One of his most notable accomplishments was his 1984 short film, Doctor DeSoto, based off the William Steig book of the same name, getting nominated for the Best Animated Short Film Academy Award.
As for his passing, I have noticed that on some of his more recent blog posts, something about Sporn's writing seemed, well, off. It had become a little more sloppy and disjointed and I was wondering if he was experiencing some sort of deterioration or health issue or something.
Little did I realize that I wasn't all that far off.
He wasn't suffering from any form of dementia or mental deterioration, like Alzehimer's, but he was suffering from pancreatic cancer, which was what ultimately did him in. Sadly, at that time, he was directing and producing an animated feature based on the life of Edgar Allan Poe. Whether that will see the light of day or not is unknown.

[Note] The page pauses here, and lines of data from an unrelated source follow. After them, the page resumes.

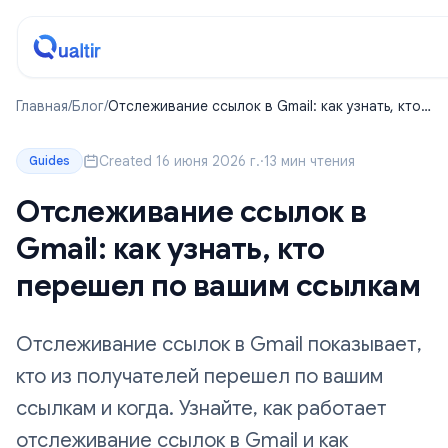
Главная
/
Блог
/
Отслеживание ссылок в Gmail: как узнать, кто
перешел по вашим ссылкам
Created 16 июня 2026 г.
·
13 мин чтения
Guides
Отслеживание ссылок в
Gmail: как узнать, кто
перешел по вашим ссылкам
Отслеживание ссылок в Gmail показывает,
кто из получателей перешел по вашим
ссылкам и когда. Узнайте, как работает
отслеживание ссылок в Gmail и как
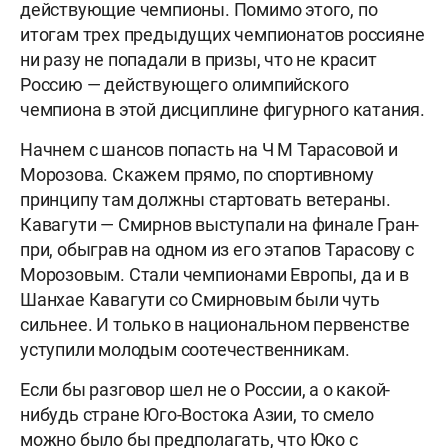
действующие чемпионы. Помимо этого, по
итогам трех предыдущих чемпионатов россияне
ни разу не попадали в призы, что не красит
Россию — действующего олимпийского
чемпиона в этой дисциплине фигурного катания.
Начнем с шансов попасть на
Ч М Тарасовой
и
Морозова. Скажем прямо, по спортивному
принципу там должны стартовать ветераны.
Кавагути — Смирнов выступали на финале Гран-
при, обыграв на одном из его этапов Тарасову с
Морозовым. Стали чемпионами Европы, да и в
Шанхае Кавагути со Смирновым были чуть
сильнее. И только в национальном первенстве
уступили молодым соотечественникам.
Если бы разговор шел не о России, а о какой-
нибудь стране Юго-Востока Азии, то смело
можно было бы предполагать, что Юко с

I'm not the most familiar with the guy, so my tribute might not be the most heartfelt. The tributes by animation historians Michael Barrier and John Canemaker, on the other hand, are. You can read them here. And you can also read animation teacher and blogger Mark Mayerson's tribute here. Heck, how about two Cartoon Brew tributes as well, one from site co-founder Amid Amidi, and one from Courage The Cowardly Dog creator John R. Dilworth. I wanted to show these particular tributes to give you an idea as to what his impact on the animation community was. He wasn't as famous as many of those big-name animators out there, but those who knew him remember him fondly.

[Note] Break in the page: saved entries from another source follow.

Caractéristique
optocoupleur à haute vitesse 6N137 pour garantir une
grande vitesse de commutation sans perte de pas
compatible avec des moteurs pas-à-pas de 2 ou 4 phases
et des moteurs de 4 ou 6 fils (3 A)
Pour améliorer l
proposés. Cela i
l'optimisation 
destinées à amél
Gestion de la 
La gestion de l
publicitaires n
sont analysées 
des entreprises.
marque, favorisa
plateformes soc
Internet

Like I said, I'm not the most familiar with his work. However, I do plan on checking out some of his animations and re-reading through more of his blog at some point. Lou Reed's death motivated me to check out more of his music, so I'm sure that the same could apply here. (Incidentally, Lou Reed was also a native New Yorker.) I do plan to look through the archives on his blog more, but as for films, I managed to find a few of them on Netflix some time ago and just recently, as of this writing, I have managed to check out a couple of his films on DVD, Whitewash and Champagne, both dealing with heavy social issues, and from what I can see, despite the minuscule budgets he works with, he still manages to create decent looking cartoons with a modern artistic bend to them. As far as the content goes, my favorite of the two was Champagne, which was a two-hour interview with a convent-raised girl named Champagne Saltes condensed down to a 13 minute cartoon. Half of it was improvised animation, while half of it used a storyboard, which is pretty impressive.
One quote in particular, however, stood out to me about how much Michael Sporn loved animation. On his "Making Of" Featurette of the DVD, the ever passionate Sporn said this: "I think animation has the potential to be the greatest of all the arts." Well, Michael, wherever you are, with great music, acting, storytelling, visual arts, and the right amount of effort and passion in the right hands, it's always possible.